BEGIN Data for review

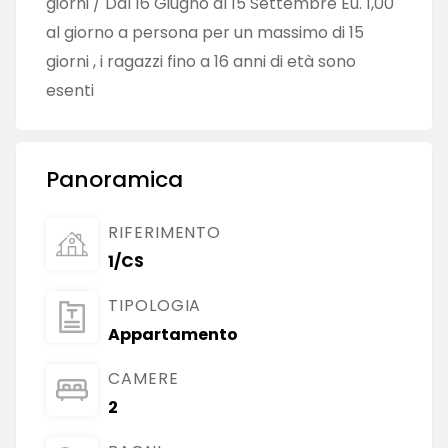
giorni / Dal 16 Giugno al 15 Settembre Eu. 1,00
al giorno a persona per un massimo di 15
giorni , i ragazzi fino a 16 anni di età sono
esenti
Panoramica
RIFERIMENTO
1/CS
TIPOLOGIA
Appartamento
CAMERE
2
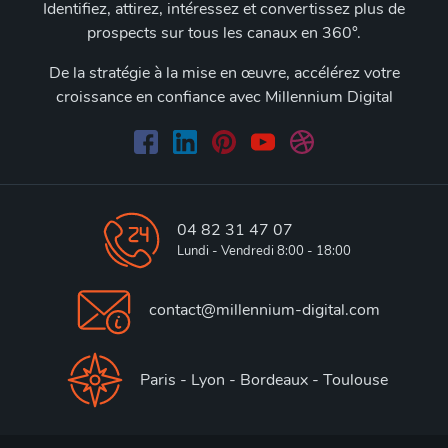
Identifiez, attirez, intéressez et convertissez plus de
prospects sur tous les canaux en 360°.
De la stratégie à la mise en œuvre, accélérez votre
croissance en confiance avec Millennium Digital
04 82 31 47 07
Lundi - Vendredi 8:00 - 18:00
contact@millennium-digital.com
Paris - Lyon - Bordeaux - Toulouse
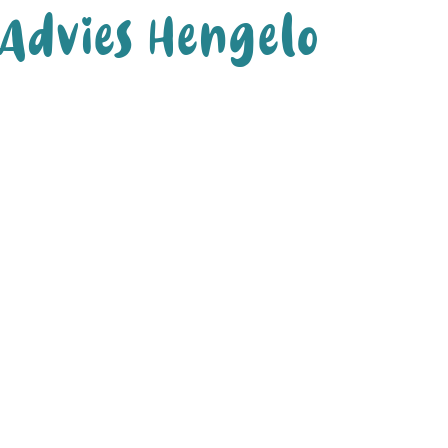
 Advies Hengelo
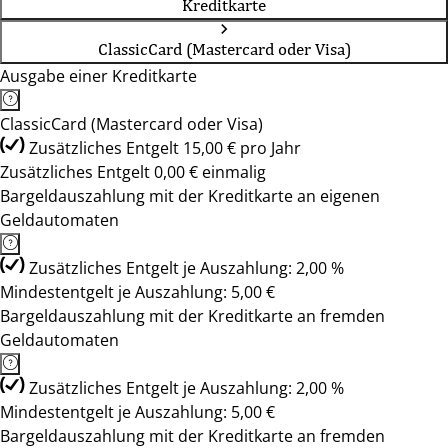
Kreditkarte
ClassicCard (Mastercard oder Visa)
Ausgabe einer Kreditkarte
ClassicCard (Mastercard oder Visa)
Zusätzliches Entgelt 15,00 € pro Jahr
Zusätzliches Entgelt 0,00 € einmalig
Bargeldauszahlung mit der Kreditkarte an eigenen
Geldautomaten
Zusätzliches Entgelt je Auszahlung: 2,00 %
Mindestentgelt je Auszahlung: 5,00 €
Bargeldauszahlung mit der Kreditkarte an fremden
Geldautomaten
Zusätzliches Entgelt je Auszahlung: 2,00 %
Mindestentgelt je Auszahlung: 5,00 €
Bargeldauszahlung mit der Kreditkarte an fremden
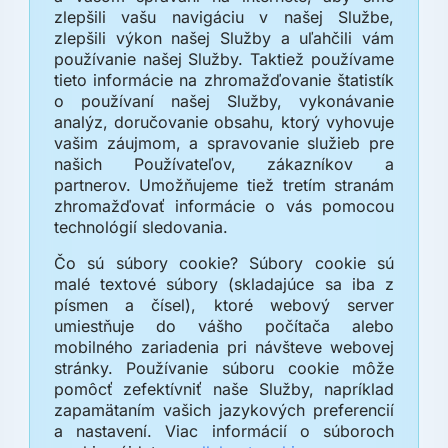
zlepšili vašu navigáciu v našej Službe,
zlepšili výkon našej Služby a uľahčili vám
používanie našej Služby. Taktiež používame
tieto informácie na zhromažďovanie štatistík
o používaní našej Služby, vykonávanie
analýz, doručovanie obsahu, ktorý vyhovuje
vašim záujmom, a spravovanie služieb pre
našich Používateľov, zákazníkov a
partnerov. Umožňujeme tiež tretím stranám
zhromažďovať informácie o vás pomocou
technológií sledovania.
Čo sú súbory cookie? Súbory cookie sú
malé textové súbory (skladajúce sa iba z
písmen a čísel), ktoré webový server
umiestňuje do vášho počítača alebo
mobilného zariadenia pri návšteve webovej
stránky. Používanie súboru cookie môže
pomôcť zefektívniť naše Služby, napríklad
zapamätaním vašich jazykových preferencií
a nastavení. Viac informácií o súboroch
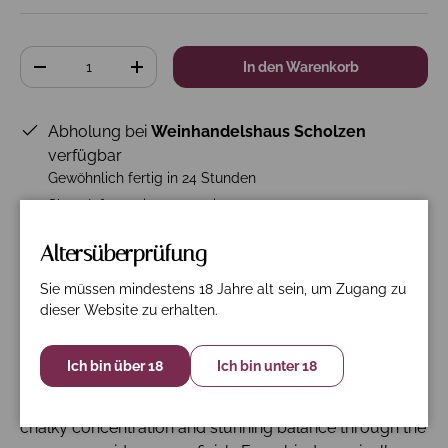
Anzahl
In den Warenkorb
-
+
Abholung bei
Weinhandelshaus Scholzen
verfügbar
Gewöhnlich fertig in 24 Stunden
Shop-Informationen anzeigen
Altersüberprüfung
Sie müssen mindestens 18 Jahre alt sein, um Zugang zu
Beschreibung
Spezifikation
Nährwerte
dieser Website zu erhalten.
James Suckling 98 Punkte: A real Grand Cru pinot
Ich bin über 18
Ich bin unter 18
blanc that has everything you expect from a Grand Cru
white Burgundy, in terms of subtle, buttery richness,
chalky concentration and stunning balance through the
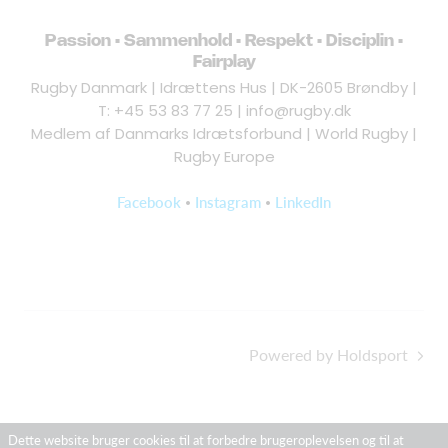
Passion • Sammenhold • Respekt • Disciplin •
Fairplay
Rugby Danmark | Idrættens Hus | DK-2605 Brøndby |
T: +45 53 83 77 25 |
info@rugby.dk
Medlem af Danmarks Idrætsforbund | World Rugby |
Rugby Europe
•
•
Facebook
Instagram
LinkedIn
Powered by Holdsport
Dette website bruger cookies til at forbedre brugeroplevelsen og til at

END Data for review

Reproduce each line of the material in which the string "informácie" occurs.

Response to the task
tieto informácie na zhromažďovanie štatistík
zhromažďovať informácie o vás pomocou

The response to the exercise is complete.